* TASK GOAL *
Begin at the line containing "I am Rashmi mehra. I" in the data below and go on through the line containing "Wisycom Expands Ecosystem to Meet", repeating each line exactly; include both ends and no other line.

-- ENTRIES SUPPLIED follows --

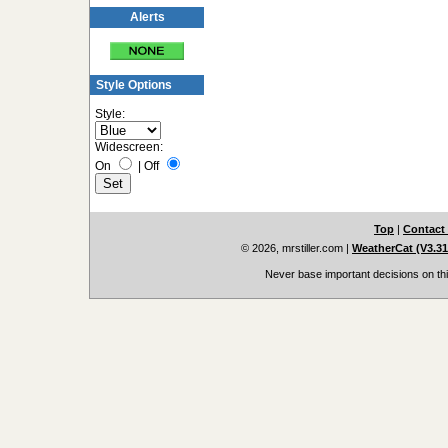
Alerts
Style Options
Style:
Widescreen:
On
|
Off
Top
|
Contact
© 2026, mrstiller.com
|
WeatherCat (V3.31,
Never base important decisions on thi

-- ENTRIES SUPPLIED concluded --
-- ENTRIES SUPPLIED follows --

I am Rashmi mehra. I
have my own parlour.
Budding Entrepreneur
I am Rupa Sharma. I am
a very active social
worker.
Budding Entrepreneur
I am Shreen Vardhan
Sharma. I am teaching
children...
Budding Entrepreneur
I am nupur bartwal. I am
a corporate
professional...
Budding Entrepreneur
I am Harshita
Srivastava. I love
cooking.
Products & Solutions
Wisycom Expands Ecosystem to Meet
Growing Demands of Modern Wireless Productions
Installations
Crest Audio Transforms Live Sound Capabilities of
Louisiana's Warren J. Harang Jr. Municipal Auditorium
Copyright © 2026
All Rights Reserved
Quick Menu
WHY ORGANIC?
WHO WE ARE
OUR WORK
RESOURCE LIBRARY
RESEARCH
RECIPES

-- ENTRIES SUPPLIED concluded --
-- ENTRIES SUPPLIED follows --

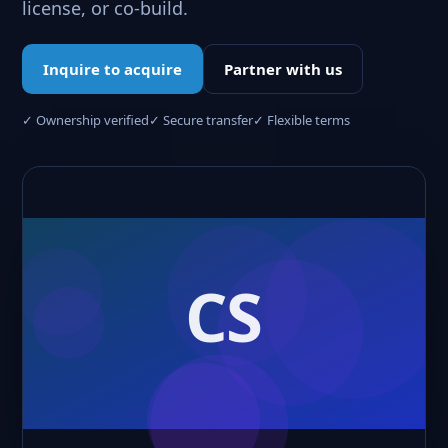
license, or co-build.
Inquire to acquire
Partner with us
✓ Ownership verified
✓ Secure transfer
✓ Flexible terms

-- ENTRIES SUPPLIED concluded --

* ANSWER SECTION *
I am Rashmi mehra. I
have my own parlour.
Budding Entrepreneur
I am Rupa Sharma. I am
a very active social
worker.
Budding Entrepreneur
I am Shreen Vardhan
Sharma. I am teaching
children...
Budding Entrepreneur
I am nupur bartwal. I am
a corporate
professional...
Budding Entrepreneur
I am Harshita
Srivastava. I love
cooking.
Products & Solutions
Wisycom Expands Ecosystem to Meet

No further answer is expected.